Provided passage:

# Copyright appeal for "Stairway" -- NYT



## JohnG (Sep 22, 2019)

*Original or Copied? ‘Stairway to Heaven’ Is Back in Court*
By Ben Sisario
Sept. 22, 2019, 2:19 p.m. ET


On Monday, a federal appeals court will consider a copyright claim against their anthem “Stairway to 
Heaven." 

It seems only fitting that the most epic and dramatic of rock songs has resulted in one of the music industry’s most epic copyright fights. 

“Stairway to Heaven,” Led Zeppelin’s 1971 megahit, defined rock radio for decades and helped make its credited writers, Jimmy Page and Robert Plant, extremely rich. For the last five years, it has been caught up in a copyright infringement case that has gripped the music industry. In a hearing scheduled for Monday, a panel of 11 federal appellate judges in San Francisco will delve into the song’s authorship.
At issue is who wrote the song’s famous acoustic opening passage — Mr. Page and Mr. Plant, or Randy Wolfe of the 1960s psychedelic band Spirit. A larger question that could be settled by the court concerns what, exactly, constitutes an original song.

[New York Times article continues]


----------



## dzilizzi (Sep 22, 2019)

I am hoping Led Zep wins this one. Mostly because it isn't Randy Wolfe bringing the suit. If it bothered him so much, he should have done it back in the 70's or 80's, which makes me think he didn't really care. 

I am all for protecting copyright, but some of these cases are just wrong.


----------



## Thomas Kallweit (Sep 22, 2019)

It was a chord progression of the times or only a simple one? So Led Zep had sucess with it. Very tricky possibly to find the origin of it. Good luck for the advocates and judges.


----------



## erica-grace (Sep 22, 2019)

Wait - wasn't this litigated already, earlier this year?


----------



## JohnG (Sep 22, 2019)

erica-grace said:


> Wait - wasn't this litigated already, earlier this year?



it's an appeal


----------



## Reid Rosefelt (Sep 22, 2019)




----------



## Ivan M. (Sep 23, 2019)

These lawsuits are just a way to get money. Like patent trolling. The fact that they are nonsense is irrelevant.

Speaking of copyright generally, it needs to be relaxed, if someone took inspiration from my work, I would be proud. And that's the way things should and actually do go, composers always take inspiration from those before them, that's the only way music can move forward, it's a heritage.
It's also perfectly natural for people to create similar music, we are not islands, we all perceive it the same way, and will use say Maj7 chord in a love theme, or half steps dissonance for tension etc.


----------



## Jeremy Spencer (Sep 23, 2019)

Ivan M. said:


> These lawsuits are just a way to get money. Like patent trolling. The fact that they are nonsense is irrelevant.
> 
> Speaking of copyright generally, it needs to be relaxed, if someone took inspiration from my work, I would be proud. And that's the way things should and actually do go, composers always take inspiration from those before them, that's the only way music can move forward, it's a heritage.
> It's also perfectly natural for people to create similar music, we are not islands, we all perceive it the same way, and will use say Maj7 chord in a love theme, or half steps dissonance for tension etc.

Directions:
(A) Answer these questions about the forum thread:
(i) How many federal appellate judges are on the panel hearing the case?
(ii) Which band was Randy Wolfe part of?
(iii) Which chord does Ivan M. name as one used in a love theme?
(B) Say whether each statement agrees with the forum thread. Answer yes or no, and quote the words that decide it.
(i) "Stairway to Heaven" came out in 1971.
(ii) The appeals hearing takes place in Los Angeles.
(iii) dzilizzi hopes the case goes against Led Zeppelin.
(C) Quote the forum thread between "I am hoping" and "Kallweit (Sep 22, 2019)", inclusive.
The data plays no part in this work.

Dataset excerpt:
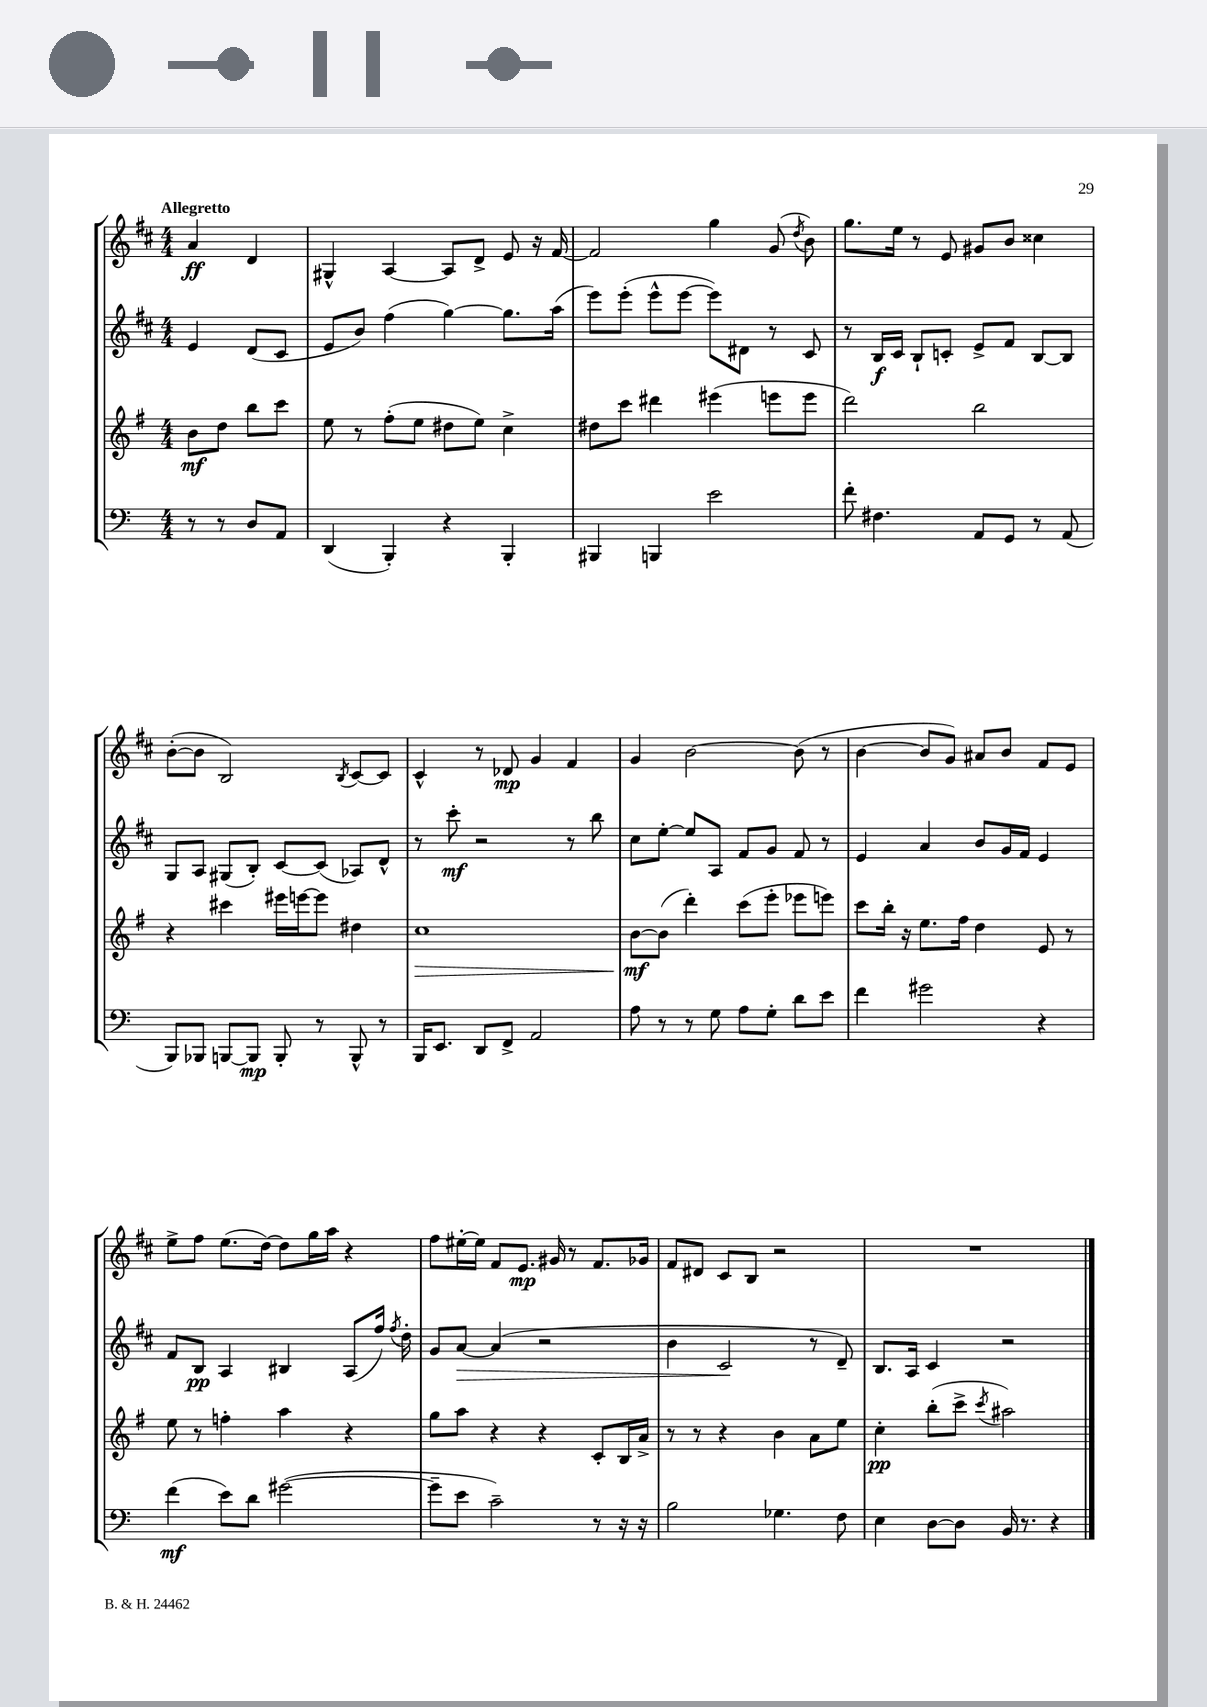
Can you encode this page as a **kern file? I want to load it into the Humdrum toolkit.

The answers:
(A)
(i) 11
(ii) Spirit, a 1960s psychedelic band
(iii) Maj7

(B)
(i) Yes: "Led Zeppelin’s 1971 megahit"
(ii) No: "a panel of 11 federal appellate judges in San Francisco"
(iii) No: "I am hoping Led Zep wins this one."

(C)
I am hoping Led Zep wins this one. Mostly because it isn't Randy Wolfe bringing the suit. If it bothered him so much, he should have done it back in the 70's or 80's, which makes me think he didn't really care. 

I am all for protecting copyright, but some of these cases are just wrong.


----------



## Thomas Kallweit (Sep 22, 2019)